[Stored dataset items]
● ● ● ● ● ● ●
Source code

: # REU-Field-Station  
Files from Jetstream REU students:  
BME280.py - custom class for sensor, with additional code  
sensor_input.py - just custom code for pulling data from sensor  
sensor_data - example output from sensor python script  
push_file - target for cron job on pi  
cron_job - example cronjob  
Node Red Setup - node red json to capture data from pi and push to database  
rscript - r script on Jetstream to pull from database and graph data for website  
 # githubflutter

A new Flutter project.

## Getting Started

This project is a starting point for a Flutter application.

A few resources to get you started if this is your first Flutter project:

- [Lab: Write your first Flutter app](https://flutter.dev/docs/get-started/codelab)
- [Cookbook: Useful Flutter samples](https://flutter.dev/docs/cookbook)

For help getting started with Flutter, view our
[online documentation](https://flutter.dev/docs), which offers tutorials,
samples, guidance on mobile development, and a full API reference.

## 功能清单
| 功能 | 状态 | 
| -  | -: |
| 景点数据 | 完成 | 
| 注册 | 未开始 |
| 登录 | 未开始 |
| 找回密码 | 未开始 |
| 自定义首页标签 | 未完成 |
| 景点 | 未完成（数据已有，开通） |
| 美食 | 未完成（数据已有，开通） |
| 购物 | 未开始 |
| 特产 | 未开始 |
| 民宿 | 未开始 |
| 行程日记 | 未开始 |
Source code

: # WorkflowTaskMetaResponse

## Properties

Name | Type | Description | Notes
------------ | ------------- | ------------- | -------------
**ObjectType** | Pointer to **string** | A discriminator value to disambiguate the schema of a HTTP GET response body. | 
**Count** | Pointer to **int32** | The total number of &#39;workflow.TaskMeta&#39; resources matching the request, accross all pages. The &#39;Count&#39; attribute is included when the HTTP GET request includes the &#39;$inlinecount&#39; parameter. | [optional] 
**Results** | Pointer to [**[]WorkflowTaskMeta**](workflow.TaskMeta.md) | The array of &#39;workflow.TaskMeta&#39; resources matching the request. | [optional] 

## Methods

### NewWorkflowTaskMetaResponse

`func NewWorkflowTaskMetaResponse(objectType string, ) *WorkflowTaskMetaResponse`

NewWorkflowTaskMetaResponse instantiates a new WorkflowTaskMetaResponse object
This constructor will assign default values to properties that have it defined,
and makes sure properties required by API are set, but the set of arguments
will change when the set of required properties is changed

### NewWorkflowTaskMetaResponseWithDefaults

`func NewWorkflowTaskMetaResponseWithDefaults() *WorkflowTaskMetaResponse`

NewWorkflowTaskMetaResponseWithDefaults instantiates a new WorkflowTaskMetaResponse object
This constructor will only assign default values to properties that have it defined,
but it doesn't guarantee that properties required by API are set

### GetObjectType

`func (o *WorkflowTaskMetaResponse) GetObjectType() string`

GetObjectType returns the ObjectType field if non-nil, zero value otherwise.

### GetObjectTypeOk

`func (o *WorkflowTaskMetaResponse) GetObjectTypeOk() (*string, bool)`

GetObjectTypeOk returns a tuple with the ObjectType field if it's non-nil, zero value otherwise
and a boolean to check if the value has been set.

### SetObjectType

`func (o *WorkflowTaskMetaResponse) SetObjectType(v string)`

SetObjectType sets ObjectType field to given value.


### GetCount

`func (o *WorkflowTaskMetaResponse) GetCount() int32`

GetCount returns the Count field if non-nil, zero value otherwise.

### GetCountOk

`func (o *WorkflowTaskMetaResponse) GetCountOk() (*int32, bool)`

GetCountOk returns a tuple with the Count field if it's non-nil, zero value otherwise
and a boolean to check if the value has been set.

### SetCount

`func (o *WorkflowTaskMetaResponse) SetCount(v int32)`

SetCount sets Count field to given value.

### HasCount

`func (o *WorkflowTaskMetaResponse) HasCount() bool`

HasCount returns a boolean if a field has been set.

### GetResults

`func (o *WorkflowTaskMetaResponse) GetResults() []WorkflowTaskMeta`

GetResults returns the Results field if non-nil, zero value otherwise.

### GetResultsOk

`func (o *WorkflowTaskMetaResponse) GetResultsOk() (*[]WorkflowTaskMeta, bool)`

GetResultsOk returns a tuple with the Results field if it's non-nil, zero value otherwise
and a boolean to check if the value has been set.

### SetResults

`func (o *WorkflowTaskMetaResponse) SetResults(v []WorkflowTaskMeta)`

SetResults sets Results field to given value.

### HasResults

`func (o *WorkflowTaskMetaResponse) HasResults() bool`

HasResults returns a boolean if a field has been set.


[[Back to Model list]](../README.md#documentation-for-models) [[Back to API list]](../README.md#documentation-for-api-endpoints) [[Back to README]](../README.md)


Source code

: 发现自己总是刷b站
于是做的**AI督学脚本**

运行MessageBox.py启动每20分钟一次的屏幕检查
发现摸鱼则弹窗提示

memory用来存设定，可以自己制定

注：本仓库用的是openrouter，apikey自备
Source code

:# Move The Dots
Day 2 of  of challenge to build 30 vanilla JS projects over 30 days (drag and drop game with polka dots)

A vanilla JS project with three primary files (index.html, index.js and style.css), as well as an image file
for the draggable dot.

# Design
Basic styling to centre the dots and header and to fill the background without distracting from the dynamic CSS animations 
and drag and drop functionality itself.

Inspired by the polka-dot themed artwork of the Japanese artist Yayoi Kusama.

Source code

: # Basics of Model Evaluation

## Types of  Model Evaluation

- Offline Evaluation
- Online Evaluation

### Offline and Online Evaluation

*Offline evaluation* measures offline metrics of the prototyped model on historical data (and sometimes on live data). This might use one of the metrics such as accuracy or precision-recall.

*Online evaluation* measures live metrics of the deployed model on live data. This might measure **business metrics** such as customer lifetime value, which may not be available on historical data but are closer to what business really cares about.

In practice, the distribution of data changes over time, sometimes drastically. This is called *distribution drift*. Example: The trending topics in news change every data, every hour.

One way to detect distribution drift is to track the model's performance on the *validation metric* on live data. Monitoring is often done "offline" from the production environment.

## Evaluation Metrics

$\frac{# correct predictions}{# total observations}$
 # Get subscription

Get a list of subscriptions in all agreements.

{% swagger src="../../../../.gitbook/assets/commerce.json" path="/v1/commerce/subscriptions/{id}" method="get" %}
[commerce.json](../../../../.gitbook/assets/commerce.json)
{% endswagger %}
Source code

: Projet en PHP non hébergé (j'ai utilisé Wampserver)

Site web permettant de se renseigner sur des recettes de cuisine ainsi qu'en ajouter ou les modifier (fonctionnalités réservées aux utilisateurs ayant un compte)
● ● ● ● ● ● ●
__Problem requirements__. Convert the entries into a Markdown table with the columns "Row" and "Line," starting at the line containing "(o *WorkflowTaskMetaResponse) SetObjectType(v" and ending at the line containing "### SetCount". Leave out blank lines and give each remaining line its own numbered row.

__Output of the task__.
| Row | Line |
|---|---|
| 1 | `func (o *WorkflowTaskMetaResponse) SetObjectType(v string)` |
| 2 | SetObjectType sets ObjectType field to given value. |
| 3 | ### GetCount |
| 4 | `func (o *WorkflowTaskMetaResponse) GetCount() int32` |
| 5 | GetCount returns the Count field if non-nil, zero value otherwise. |
| 6 | ### GetCountOk |
| 7 | `func (o *WorkflowTaskMetaResponse) GetCountOk() (*int32, bool)` |
| 8 | GetCountOk returns a tuple with the Count field if it's non-nil, zero value otherwise |
| 9 | and a boolean to check if the value has been set. |
| 10 | ### SetCount |